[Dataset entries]

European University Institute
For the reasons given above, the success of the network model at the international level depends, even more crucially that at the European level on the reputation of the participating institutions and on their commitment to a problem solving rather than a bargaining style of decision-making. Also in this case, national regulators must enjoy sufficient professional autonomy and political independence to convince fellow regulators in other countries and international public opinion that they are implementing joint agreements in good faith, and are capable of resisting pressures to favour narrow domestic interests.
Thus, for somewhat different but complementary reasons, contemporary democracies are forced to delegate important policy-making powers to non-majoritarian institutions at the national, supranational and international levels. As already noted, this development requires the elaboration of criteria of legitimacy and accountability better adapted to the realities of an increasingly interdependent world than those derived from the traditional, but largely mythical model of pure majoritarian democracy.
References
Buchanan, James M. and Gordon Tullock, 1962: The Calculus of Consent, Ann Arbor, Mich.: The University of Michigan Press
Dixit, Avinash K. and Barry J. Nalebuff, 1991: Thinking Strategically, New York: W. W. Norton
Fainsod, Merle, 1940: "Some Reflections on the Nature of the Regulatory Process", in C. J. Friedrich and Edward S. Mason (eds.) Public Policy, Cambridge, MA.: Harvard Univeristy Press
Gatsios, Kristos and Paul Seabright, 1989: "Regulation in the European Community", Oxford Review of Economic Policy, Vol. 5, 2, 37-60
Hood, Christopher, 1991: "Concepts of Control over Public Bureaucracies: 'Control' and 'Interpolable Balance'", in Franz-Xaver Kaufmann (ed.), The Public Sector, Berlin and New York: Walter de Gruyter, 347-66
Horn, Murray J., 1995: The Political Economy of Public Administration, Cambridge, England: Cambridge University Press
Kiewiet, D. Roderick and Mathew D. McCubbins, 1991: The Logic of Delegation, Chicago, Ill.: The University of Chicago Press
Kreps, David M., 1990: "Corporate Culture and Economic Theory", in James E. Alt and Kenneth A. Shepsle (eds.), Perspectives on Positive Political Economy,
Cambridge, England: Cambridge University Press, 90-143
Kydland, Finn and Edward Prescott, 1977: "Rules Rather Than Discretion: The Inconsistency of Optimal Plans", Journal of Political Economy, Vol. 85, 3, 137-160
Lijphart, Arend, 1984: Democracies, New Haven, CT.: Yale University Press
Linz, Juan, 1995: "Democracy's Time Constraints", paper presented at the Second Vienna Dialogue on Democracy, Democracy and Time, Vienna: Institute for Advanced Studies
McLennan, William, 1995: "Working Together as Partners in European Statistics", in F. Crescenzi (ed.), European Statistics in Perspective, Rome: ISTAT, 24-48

_Work item:_ Take the entries above and copy them exactly from the first line through the line with "Buchanan, James M."; leave out every line after it.

_Result of this task:_
European University Institute
For the reasons given above, the success of the network model at the international level depends, even more crucially that at the European level on the reputation of the participating institutions and on their commitment to a problem solving rather than a bargaining style of decision-making. Also in this case, national regulators must enjoy sufficient professional autonomy and political independence to convince fellow regulators in other countries and international public opinion that they are implementing joint agreements in good faith, and are capable of resisting pressures to favour narrow domestic interests.
Thus, for somewhat different but complementary reasons, contemporary democracies are forced to delegate important policy-making powers to non-majoritarian institutions at the national, supranational and international levels. As already noted, this development requires the elaboration of criteria of legitimacy and accountability better adapted to the realities of an increasingly interdependent world than those derived from the traditional, but largely mythical model of pure majoritarian democracy.
References
Buchanan, James M. and Gordon Tullock, 1962: The Calculus of Consent, Ann Arbor, Mich.: The University of Michigan Press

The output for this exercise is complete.